You still need to define what xx% means. What is the 100% base? You'd better stick with a fixed sensor (and a fixed MTF value). You can take the base to be the Nyquist frequency. Depending on the way resolution is measured, some lenses can surpass Nyquist but so what. Then you will get 110% or so. Another way is to use a reference lens as a base. In all cases, the numbers you get can be compared to each other (you can say Lens A is 20% sharper than lens B, or has, say, 30% more reach) but their values would be just relative, like using meters vs. feet, etc.

The question you raised is very practical, indeed. A sharper (and faster) shorter lens can easily beat an older an longer one but you would still get what you pay for, I guess. Oh, here is an idea: add another column: mm per $.

 

[takesome1]

The question you raised is very practical, indeed. A sharper (and faster) shorter lens can easily beat an older an longer one but you would still get what you pay for, I guess. Oh, here is an idea: add another column: mm per $.
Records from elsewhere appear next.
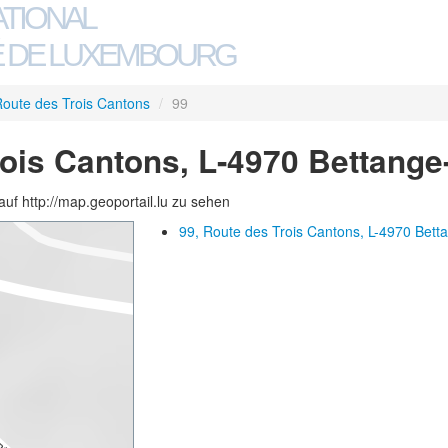
ATIONAL
 DE LUXEMBOURG
oute des Trois Cantons
/
99
rois Cantons, L-4970 Bettang
auf http://map.geoportail.lu zu sehen
99, Route des Trois Cantons, L-4970 Bett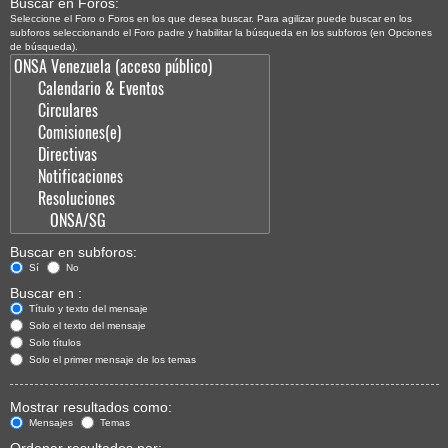
Buscar en Foros:
Seleccione el Foro o Foros en los que desea buscar. Para agilizar puede buscar en los
subforos seleccionando el Foro padre y habilitar la búsqueda en los subforos (en Opciones
de búsqueda).
Buscar en subforos:
Sí
No
Buscar en :
Título y texto del mensaje
Solo el texto del mensaje
Solo títulos
Solo el primer mensaje de los temas
Mostrar resultados como:
Mensajes
Temas
Ordenar resultados por: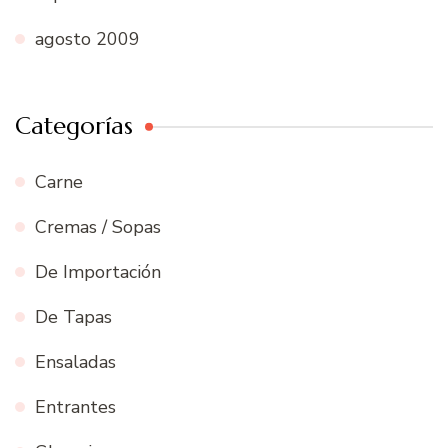
agosto 2009
Categorías
Carne
Cremas / Sopas
De Importación
De Tapas
Ensaladas
Entrantes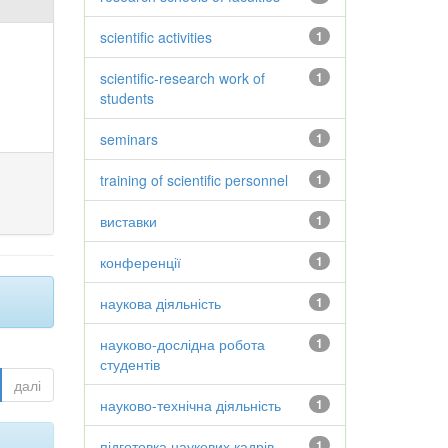
scientific activities
1
scientific-research work of
1
students
seminars
1
training of scientific personnel
1
виставки
1
конференції
1
наукова діяльність
1
науково-дослідна робота
1
студентів
далі
науково-технічна діяльність
1
підготовка наукових кадрів
1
I think the proper comparison would be the additional cost of additional Effective Focal Length per MM.

For instance in the OP the 300mm F/4 at F/4 is listed at 254, the 300mm f/2.8 II at F/4 is listed as 293.

The difference is 39mm. Since 254 can be delivered for about $1400 and the cost of the 300mm f/2.8 is about $6700 the additional cost for 39mm would be $135.90 per mm.

 

[AlanF]

The SX50 at a total cost of $0.3/mm of effective focal length, including camera, wins hands down.

 

[Pi]

The difference is 39mm. Since 254 can be delivered for about $1400 and the cost of the 300mm f/2.8 is about $6700 the additional cost for 39mm would be $135.90 per mm.

You should move the decimal point, to get something like less than $20 per mm for the $6k lens, etc.

Which makes my 15 fisheye a really luxury item and low value: $40 per mm!